The University of California, Davis and the BMW Group have released a study of electric vehicle (EV) users who drove the fully electric Mini E car more than 1 million miles in California, New York and New Jersey starting in June 2009.
Not surprisingly, the BMW-funded EV study was published since participants found the cars to be “fun yet practical, easy to drive and recharge, and many said they would buy an electric car in the next five years,” according to researchers from the University of California, Davis.
One of the observations about the 80 to 100 mile range – that it’s acceptable – challenges conventional wisdom. This will be tested further when the all-electric BMW Active E becomes available in some U.S. markets beginning in late 2011. A two-year lease will be $499 a month with a $2,250 down payment.
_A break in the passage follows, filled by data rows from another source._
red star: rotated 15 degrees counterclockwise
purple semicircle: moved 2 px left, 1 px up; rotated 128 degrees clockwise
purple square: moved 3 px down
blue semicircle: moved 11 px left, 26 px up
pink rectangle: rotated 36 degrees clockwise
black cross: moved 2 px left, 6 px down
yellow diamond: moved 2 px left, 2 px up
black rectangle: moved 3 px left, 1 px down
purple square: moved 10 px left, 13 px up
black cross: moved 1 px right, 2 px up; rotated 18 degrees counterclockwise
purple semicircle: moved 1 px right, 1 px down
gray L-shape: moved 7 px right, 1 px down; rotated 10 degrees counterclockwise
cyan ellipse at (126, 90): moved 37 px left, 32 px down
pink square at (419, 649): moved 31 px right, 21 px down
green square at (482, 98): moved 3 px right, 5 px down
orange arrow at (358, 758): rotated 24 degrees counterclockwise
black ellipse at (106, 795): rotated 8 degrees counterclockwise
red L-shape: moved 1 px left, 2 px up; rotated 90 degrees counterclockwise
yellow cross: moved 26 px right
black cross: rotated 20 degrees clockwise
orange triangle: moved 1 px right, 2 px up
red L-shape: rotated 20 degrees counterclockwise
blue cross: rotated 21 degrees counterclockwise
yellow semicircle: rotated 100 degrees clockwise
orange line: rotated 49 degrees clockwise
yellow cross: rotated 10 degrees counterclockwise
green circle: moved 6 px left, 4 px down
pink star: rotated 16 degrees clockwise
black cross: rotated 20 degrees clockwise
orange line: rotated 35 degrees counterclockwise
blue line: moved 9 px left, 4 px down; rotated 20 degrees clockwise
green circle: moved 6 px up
A series production BMW I3 follows in 2013.
“We found that households adapted their driving around the capabilities of the vehicle and even explored ways to maximize the use of the Mini E,” said Tom Turrentine, director U.C. Davis Plug-in Hybrid & Electric Vehicle Research Center.
By using online and telephone surveys of the participating households, which were affluent enough to handle a $850 a month lease plus tax, and diaries and in-person interviews of more than 40 households, the U.C. Davis team examined user behavior, infrastructure use, costs, environmental benefits, and other aspects of electric driving.
Among the findings of the study are:
- 100% of respondents said EVs are fun to drive and practical for daily use
- Respondents said the Mini E met 90% of their daily driving needs
- 71% of respondents drove fewer than 40 miles/day; 95% drove fewer than 80
- 99% of respondents said home charging was easy to use
- 71% of respondents said they are now more likely to purchase an EV than they were a year ago while only 9% said they are less likely.
- 88% of respondents said they are interested in buying a EV or plug-in hybrid electric vehicle in the next five years
- By the end of the lease period, Mini E drivers overwhelmingly thought that the electricity for charging their EV should come from renewable resources such as solar, wind and hydropower, and were strongly opposed to using coal to generate electricity for their vehicles
This of course remains a huge problem in the U.S. where half of the electricity generated comes from burning coal, which gives partial truth to the quip that electric vehicles aren’t zero emission vehicles but rather elsewhere emissions vehicles, as the CO2 produced comes from a utility smokestack, not the car while its running.
The UC Davis study is part of a whole set of studies being conducted by the BMW Group on electric vehicles, which includes research in China, Germany and the U.K.
“The Mini E studies are extremely valuable for us as they show that electric cars are already today offering an attractive mobility solution to a broader spectrum of customers,” says Ulrich Kranz, head of Project I, BMW Group.